In tema di conciliazione sindacale è valido di un verbale stipulato tra datore e lavoratore al di fuori della sede sindacale?
È il quesito dii cui si occcupa la Sezione lavoro della Cassazione con l'ordinanza n. 1975 depositata il 18 gennaio 2024.
La Suprema Corte ha chiarito che la necessità di una sottoscrizione del verbale di conciliazione presso una sede sindacale non è da considerarsi un requisito formale imprescindibile, ma serve a garantire al lavoratore la piena consapevolezza dell'atto che sta compiendo. Se questa consapevolezza è assicurata, ad esempio attraverso spiegazioni esaurienti da parte del conciliatore sindacale, la finalità legislativa e contrattuale si considera raggiunta anche se la stipula avviene altrove, come evidenziato dal caso specifico in cui la conciliazione è stata firmata presso uno studio oculistico.
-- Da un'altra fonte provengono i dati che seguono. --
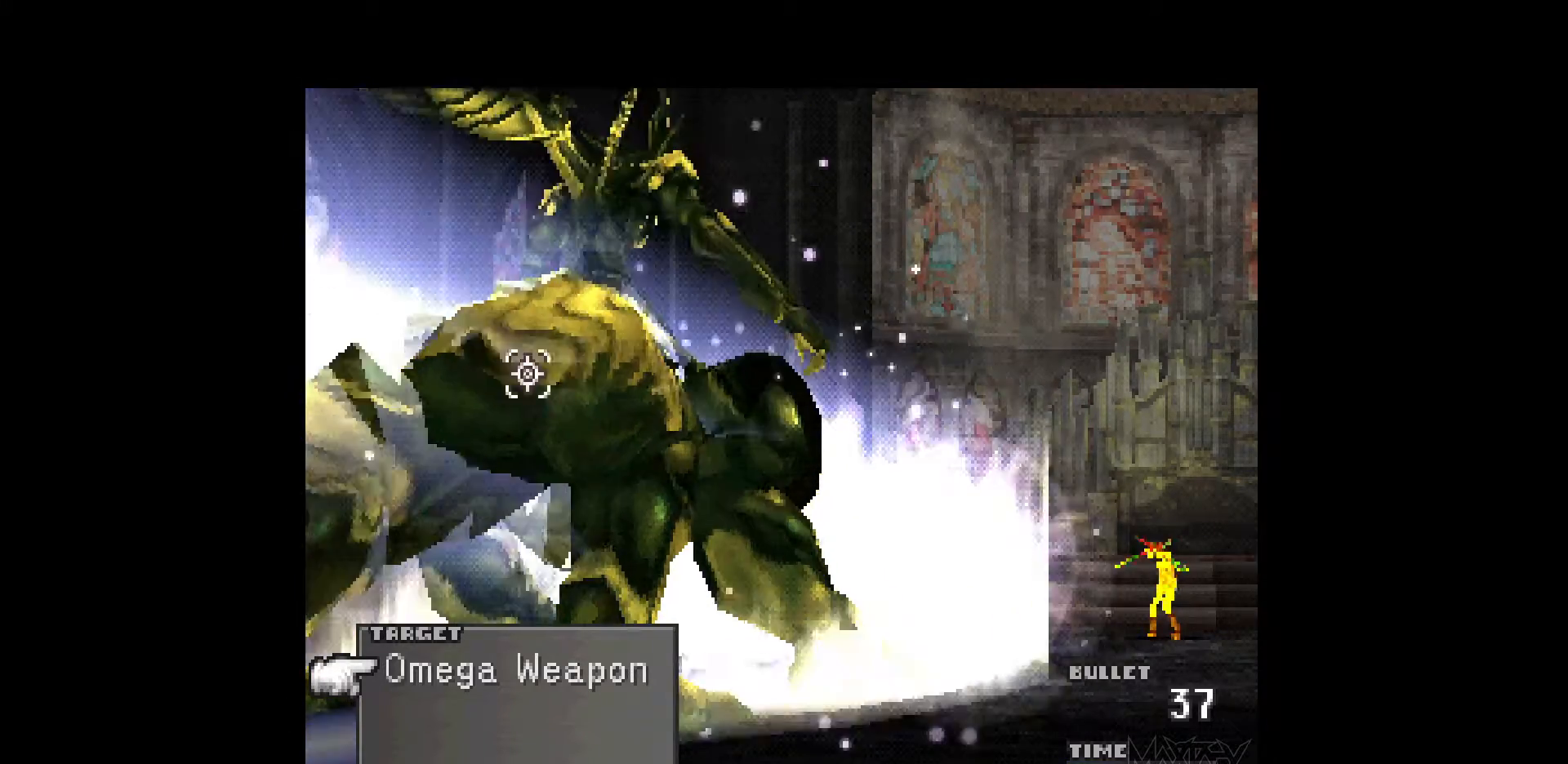
{"buttons": [], "events": [[67, "R1", "up"], [150, "R1", "down"], [250, "R1", "up"], [350, "R1", "down"], [467, "R1", "up"]]}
Sul fronte dell'onere della prova, la Cassazione ha sottolineato una distinzione importante:
Nel caso di specie, nonostante un'iniziale errata attribuzione dell'onere probatorio alla lavoratrice da parte della Corte territoriale, la Cassazione ha rilevato che ciò non ha inciso sulla validità della decisione, in quanto è stata comunque dimostrata l'effettiva assistenza sindacale e la genuina volontà della lavoratrice al momento della sottoscrizione del verbale. Questo approccio riflette l'importanza attribuita alla sostanza dell'assistenza sindacale e alla consapevolezza del lavoratore nei processi di conciliazione, piuttosto che aderire rigidamente a requisiti formali che potrebbero non influire sulla sostanza dell'accordo raggiunto.
In sintesi, la decisione della Cassazione sottolinea l'elasticità dell'interpretazione dei requisiti formali in materia di conciliazione sindacale, enfatizzando l'importanza della consapevolezza e volontà genuine del lavoratore, oltre a precisare il riparto dell'onere della prova in tali contesti.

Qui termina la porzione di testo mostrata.